Article 2 : L’affaire est renvoyée, dans la mesure de la cassation prononcée, à la cour administrative d’appel de Marseille.
Article 3 : L’Etat versera à la société Bancillon BTP la somme de 3 000 euros au titre des dispositions de l’article L. 761-1 du code de justice administrative.
Article 4 : Le surplus des conclusions du pourvoi est rejeté.
Article 5 : La présente décision sera notifiée à la société Bancillon BTP et au ministre de la défense.

Résumé :

39-05-02-01 Si les parties à un marché public de travaux peuvent convenir que l’ensemble des opérations auxquelles donne lieu l’exécution de ce marché est compris dans un compte dont aucun élément ne peut être isolé et dont seul le solde, arrêté lors de l’établissement du décompte définitif, détermine leurs droits et obligations définitifs, elles n’y sont pas tenues.
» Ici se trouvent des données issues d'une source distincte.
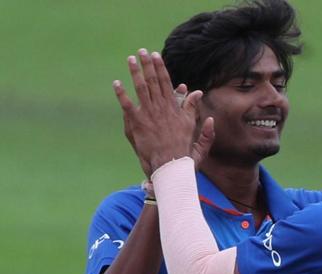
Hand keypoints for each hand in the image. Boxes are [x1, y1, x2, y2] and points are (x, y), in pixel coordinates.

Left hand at [113, 49, 213, 176]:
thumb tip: (198, 93)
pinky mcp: (137, 124)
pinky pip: (127, 105)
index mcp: (174, 108)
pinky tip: (116, 83)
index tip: (156, 56)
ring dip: (135, 72)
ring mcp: (148, 115)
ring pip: (141, 88)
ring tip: (130, 60)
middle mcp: (161, 108)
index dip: (161, 68)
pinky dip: (122, 94)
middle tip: (142, 52)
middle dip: (147, 65)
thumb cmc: (184, 152)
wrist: (171, 166)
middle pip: (153, 81)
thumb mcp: (193, 127)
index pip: (166, 83)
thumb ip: (193, 109)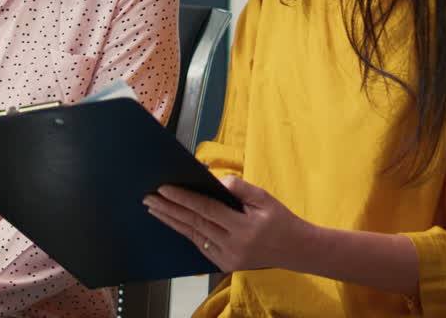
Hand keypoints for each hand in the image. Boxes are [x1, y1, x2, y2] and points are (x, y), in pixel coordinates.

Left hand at [144, 175, 309, 271]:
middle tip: (148, 197)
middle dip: (169, 209)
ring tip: (153, 208)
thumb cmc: (280, 220)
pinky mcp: (225, 264)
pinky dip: (185, 231)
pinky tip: (172, 221)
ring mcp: (228, 258)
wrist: (296, 250)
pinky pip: (200, 245)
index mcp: (244, 228)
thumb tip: (215, 180)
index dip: (183, 198)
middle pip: (194, 224)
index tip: (164, 188)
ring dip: (171, 220)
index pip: (206, 210)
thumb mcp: (264, 198)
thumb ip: (240, 188)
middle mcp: (233, 246)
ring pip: (193, 236)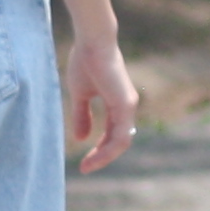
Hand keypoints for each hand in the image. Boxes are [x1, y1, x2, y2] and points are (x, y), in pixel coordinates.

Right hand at [67, 33, 139, 173]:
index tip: (84, 161)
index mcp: (117, 103)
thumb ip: (81, 115)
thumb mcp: (80, 94)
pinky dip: (108, 149)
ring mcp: (128, 106)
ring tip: (88, 166)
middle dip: (102, 156)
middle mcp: (126, 106)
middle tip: (85, 168)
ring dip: (104, 157)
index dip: (99, 149)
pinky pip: (121, 135)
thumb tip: (81, 138)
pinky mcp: (126, 104)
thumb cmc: (86, 62)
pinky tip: (94, 156)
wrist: (92, 42)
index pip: (112, 133)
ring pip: (121, 142)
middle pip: (118, 141)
Dès lors, ni le caractère unique et exhaustif d’un tel compte ni son caractère définitif, qui ne sont pas d’ordre public, ne peuvent être opposés d’office par le juge aux prétentions d’une partie.

54-07-01-04-01-01 Si les parties à un marché public de travaux peuvent convenir que l’ensemble des opérations auxquelles donne lieu l’exécution de ce marché est compris dans un compte dont aucun élément ne peut être isolé et dont seul le solde, arrêté lors de l’établissement du décompte définitif, détermine leurs droits et obligations définitifs, elles n’y sont pas tenues. Dès lors, ni le caractère unique et exhaustif d’un tel compte ni son caractère définitif, qui ne sont pas d’ordre public, ne peuvent être opposés d’office par le juge aux prétentions d’une partie.

Rappr., sur les conditions d’opposabilité du caractère définitif du décompte, CE, 6 juillet 1992 S.A.R.L. Entreprise J. Rabadan et Cie, T. p. 1113.